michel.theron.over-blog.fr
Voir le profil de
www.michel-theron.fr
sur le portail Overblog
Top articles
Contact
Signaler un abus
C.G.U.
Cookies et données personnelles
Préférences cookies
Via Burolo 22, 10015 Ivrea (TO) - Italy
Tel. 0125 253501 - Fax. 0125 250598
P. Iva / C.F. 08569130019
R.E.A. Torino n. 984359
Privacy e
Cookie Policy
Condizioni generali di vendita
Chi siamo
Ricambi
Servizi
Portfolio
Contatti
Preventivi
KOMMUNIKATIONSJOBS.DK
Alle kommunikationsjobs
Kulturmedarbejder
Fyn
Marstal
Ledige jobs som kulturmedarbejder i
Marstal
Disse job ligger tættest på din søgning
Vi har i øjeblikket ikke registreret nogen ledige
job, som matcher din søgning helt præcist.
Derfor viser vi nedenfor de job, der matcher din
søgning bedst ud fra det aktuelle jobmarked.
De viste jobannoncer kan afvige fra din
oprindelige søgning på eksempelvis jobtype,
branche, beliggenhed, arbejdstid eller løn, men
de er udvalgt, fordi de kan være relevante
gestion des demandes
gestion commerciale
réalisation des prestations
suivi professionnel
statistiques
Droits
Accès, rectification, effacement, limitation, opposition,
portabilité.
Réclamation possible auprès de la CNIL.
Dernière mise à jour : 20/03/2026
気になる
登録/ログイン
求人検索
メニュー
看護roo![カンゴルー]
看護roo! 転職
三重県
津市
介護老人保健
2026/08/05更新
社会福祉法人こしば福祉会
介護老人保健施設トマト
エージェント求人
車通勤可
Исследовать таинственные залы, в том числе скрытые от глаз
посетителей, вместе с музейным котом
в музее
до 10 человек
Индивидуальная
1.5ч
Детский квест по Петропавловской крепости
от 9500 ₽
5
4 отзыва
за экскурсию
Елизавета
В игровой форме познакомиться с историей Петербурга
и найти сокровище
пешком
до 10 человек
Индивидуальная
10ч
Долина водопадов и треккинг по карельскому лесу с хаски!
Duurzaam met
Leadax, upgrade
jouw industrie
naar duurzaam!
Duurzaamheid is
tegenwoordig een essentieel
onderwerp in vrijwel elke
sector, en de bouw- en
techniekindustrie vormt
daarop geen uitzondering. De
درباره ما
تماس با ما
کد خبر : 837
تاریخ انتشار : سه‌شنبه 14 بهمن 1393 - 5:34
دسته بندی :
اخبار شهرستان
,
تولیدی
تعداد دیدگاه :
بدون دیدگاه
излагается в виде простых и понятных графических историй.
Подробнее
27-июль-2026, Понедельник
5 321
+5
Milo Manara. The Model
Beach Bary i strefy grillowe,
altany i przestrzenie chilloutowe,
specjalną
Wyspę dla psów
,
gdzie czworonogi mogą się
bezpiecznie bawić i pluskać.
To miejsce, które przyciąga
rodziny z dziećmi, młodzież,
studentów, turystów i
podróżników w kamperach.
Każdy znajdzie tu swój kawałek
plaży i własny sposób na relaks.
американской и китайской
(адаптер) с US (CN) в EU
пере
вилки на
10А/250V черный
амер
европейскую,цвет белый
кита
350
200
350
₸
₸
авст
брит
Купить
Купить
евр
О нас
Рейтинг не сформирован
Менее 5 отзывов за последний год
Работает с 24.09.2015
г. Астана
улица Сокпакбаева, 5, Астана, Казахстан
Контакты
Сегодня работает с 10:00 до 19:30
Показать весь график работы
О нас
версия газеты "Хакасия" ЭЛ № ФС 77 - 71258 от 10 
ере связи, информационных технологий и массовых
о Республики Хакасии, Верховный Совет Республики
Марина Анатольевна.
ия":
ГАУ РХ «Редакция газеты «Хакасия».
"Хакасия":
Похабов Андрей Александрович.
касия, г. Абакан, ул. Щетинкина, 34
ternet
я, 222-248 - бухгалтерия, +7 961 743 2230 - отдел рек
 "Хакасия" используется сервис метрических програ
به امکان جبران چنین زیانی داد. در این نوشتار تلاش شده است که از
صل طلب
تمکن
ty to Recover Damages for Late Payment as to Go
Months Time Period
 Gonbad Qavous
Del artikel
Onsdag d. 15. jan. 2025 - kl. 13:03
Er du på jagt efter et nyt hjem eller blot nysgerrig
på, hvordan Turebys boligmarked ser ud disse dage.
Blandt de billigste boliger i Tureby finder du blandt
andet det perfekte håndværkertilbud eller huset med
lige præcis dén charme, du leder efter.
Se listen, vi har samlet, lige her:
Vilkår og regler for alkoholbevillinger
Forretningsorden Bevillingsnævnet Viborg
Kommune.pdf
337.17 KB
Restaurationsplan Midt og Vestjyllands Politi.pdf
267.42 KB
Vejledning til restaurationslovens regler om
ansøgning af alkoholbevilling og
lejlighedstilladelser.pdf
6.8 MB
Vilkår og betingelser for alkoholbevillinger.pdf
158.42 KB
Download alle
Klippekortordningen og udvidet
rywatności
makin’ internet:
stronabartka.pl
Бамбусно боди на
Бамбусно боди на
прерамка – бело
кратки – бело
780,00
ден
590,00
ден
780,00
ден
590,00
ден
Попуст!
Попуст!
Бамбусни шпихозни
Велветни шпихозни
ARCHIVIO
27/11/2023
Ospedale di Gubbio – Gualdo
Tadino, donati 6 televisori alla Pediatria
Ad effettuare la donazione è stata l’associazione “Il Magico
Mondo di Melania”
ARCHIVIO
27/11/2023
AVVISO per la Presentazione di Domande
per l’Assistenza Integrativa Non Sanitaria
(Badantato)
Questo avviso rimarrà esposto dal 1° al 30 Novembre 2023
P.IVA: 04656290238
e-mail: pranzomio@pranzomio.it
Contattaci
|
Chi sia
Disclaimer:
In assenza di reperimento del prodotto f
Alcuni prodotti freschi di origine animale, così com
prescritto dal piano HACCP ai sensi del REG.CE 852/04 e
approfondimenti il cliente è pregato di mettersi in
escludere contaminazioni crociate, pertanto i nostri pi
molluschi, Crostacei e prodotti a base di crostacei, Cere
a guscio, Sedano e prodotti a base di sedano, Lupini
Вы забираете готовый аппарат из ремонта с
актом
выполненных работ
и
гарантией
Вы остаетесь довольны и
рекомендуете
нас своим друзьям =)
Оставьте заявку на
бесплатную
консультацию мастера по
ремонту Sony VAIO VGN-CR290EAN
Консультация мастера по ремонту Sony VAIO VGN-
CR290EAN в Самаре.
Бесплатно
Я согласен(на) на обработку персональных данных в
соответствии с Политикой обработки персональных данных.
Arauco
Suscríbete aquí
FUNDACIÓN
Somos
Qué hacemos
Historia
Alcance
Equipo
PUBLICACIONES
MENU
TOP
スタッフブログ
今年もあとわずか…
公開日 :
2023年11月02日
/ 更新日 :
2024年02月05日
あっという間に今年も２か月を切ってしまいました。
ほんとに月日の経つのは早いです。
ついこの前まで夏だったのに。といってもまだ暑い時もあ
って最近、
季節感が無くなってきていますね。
# # # # # # #
EXERCISE OBJECTIVE.
Every line above should be retyped exactly as given.

SOLUTION.
michel.theron.over-blog.fr
Voir le profil de
www.michel-theron.fr
sur le portail Overblog
Top articles
Contact
Signaler un abus
C.G.U.
Cookies et données personnelles
Préférences cookies
Via Burolo 22, 10015 Ivrea (TO) - Italy
Tel. 0125 253501 - Fax. 0125 250598
P. Iva / C.F. 08569130019
R.E.A. Torino n. 984359
Privacy e
Cookie Policy
Condizioni generali di vendita
Chi siamo
Ricambi
Servizi
Portfolio
Contatti
Preventivi
KOMMUNIKATIONSJOBS.DK
Alle kommunikationsjobs
Kulturmedarbejder
Fyn
Marstal
Ledige jobs som kulturmedarbejder i
Marstal
Disse job ligger tættest på din søgning
Vi har i øjeblikket ikke registreret nogen ledige
job, som matcher din søgning helt præcist.
Derfor viser vi nedenfor de job, der matcher din
søgning bedst ud fra det aktuelle jobmarked.
De viste jobannoncer kan afvige fra din
oprindelige søgning på eksempelvis jobtype,
branche, beliggenhed, arbejdstid eller løn, men
de er udvalgt, fordi de kan være relevante
gestion des demandes
gestion commerciale
réalisation des prestations
suivi professionnel
statistiques
Droits
Accès, rectification, effacement, limitation, opposition,
portabilité.
Réclamation possible auprès de la CNIL.
Dernière mise à jour : 20/03/2026
気になる
登録/ログイン
求人検索
メニュー
看護roo![カンゴルー]
看護roo! 転職
三重県
津市
介護老人保健
2026/08/05更新
社会福祉法人こしば福祉会
介護老人保健施設トマト
エージェント求人
車通勤可
Исследовать таинственные залы, в том числе скрытые от глаз
посетителей, вместе с музейным котом
в музее
до 10 человек
Индивидуальная
1.5ч
Детский квест по Петропавловской крепости
от 9500 ₽
5
4 отзыва
за экскурсию
Елизавета
В игровой форме познакомиться с историей Петербурга
и найти сокровище
пешком
до 10 человек
Индивидуальная
10ч
Долина водопадов и треккинг по карельскому лесу с хаски!
Duurzaam met
Leadax, upgrade
jouw industrie
naar duurzaam!
Duurzaamheid is
tegenwoordig een essentieel
onderwerp in vrijwel elke
sector, en de bouw- en
techniekindustrie vormt
daarop geen uitzondering. De
درباره ما
تماس با ما
کد خبر : 837
تاریخ انتشار : سه‌شنبه 14 بهمن 1393 - 5:34
دسته بندی :
اخبار شهرستان
,
تولیدی
تعداد دیدگاه :
بدون دیدگاه
излагается в виде простых и понятных графических историй.
Подробнее
27-июль-2026, Понедельник
5 321
+5
Milo Manara. The Model
Beach Bary i strefy grillowe,
altany i przestrzenie chilloutowe,
specjalną
Wyspę dla psów
,
gdzie czworonogi mogą się
bezpiecznie bawić i pluskać.
To miejsce, które przyciąga
rodziny z dziećmi, młodzież,
studentów, turystów i
podróżników w kamperach.
Każdy znajdzie tu swój kawałek
plaży i własny sposób na relaks.
американской и китайской
(адаптер) с US (CN) в EU
пере
вилки на
10А/250V черный
амер
европейскую,цвет белый
кита
350
200
350
₸
₸
авст
брит
Купить
Купить
евр
О нас
Рейтинг не сформирован
Менее 5 отзывов за последний год
Работает с 24.09.2015
г. Астана
улица Сокпакбаева, 5, Астана, Казахстан
Контакты
Сегодня работает с 10:00 до 19:30
Показать весь график работы
О нас
версия газеты "Хакасия" ЭЛ № ФС 77 - 71258 от 10 
ере связи, информационных технологий и массовых
о Республики Хакасии, Верховный Совет Республики
Марина Анатольевна.
ия":
ГАУ РХ «Редакция газеты «Хакасия».
"Хакасия":
Похабов Андрей Александрович.
касия, г. Абакан, ул. Щетинкина, 34
ternet
я, 222-248 - бухгалтерия, +7 961 743 2230 - отдел рек
 "Хакасия" используется сервис метрических програ
به امکان جبران چنین زیانی داد. در این نوشتار تلاش شده است که از
صل طلب
تمکن
ty to Recover Damages for Late Payment as to Go
Months Time Period
 Gonbad Qavous
Del artikel
Onsdag d. 15. jan. 2025 - kl. 13:03
Er du på jagt efter et nyt hjem eller blot nysgerrig
på, hvordan Turebys boligmarked ser ud disse dage.
Blandt de billigste boliger i Tureby finder du blandt
andet det perfekte håndværkertilbud eller huset med
lige præcis dén charme, du leder efter.
Se listen, vi har samlet, lige her:
Vilkår og regler for alkoholbevillinger
Forretningsorden Bevillingsnævnet Viborg
Kommune.pdf
337.17 KB
Restaurationsplan Midt og Vestjyllands Politi.pdf
267.42 KB
Vejledning til restaurationslovens regler om
ansøgning af alkoholbevilling og
lejlighedstilladelser.pdf
6.8 MB
Vilkår og betingelser for alkoholbevillinger.pdf
158.42 KB
Download alle
Klippekortordningen og udvidet
rywatności
makin’ internet:
stronabartka.pl
Бамбусно боди на
Бамбусно боди на
прерамка – бело
кратки – бело
780,00
ден
590,00
ден
780,00
ден
590,00
ден
Попуст!
Попуст!
Бамбусни шпихозни
Велветни шпихозни
ARCHIVIO
27/11/2023
Ospedale di Gubbio – Gualdo
Tadino, donati 6 televisori alla Pediatria
Ad effettuare la donazione è stata l’associazione “Il Magico
Mondo di Melania”
ARCHIVIO
27/11/2023
AVVISO per la Presentazione di Domande
per l’Assistenza Integrativa Non Sanitaria
(Badantato)
Questo avviso rimarrà esposto dal 1° al 30 Novembre 2023
P.IVA: 04656290238
e-mail: pranzomio@pranzomio.it
Contattaci
|
Chi sia
Disclaimer:
In assenza di reperimento del prodotto f
Alcuni prodotti freschi di origine animale, così com
prescritto dal piano HACCP ai sensi del REG.CE 852/04 e
approfondimenti il cliente è pregato di mettersi in
escludere contaminazioni crociate, pertanto i nostri pi
molluschi, Crostacei e prodotti a base di crostacei, Cere
a guscio, Sedano e prodotti a base di sedano, Lupini
Вы забираете готовый аппарат из ремонта с
актом
выполненных работ
и
гарантией
Вы остаетесь довольны и
рекомендуете
нас своим друзьям =)
Оставьте заявку на
бесплатную
консультацию мастера по
ремонту Sony VAIO VGN-CR290EAN
Консультация мастера по ремонту Sony VAIO VGN-
CR290EAN в Самаре.
Бесплатно
Я согласен(на) на обработку персональных данных в
соответствии с Политикой обработки персональных данных.
Arauco
Suscríbete aquí
FUNDACIÓN
Somos
Qué hacemos
Historia
Alcance
Equipo
PUBLICACIONES
MENU
TOP
スタッフブログ
今年もあとわずか…
公開日 :
2023年11月02日
/ 更新日 :
2024年02月05日
あっという間に今年も２か月を切ってしまいました。
ほんとに月日の経つのは早いです。
ついこの前まで夏だったのに。といってもまだ暑い時もあ
って最近、
季節感が無くなってきていますね。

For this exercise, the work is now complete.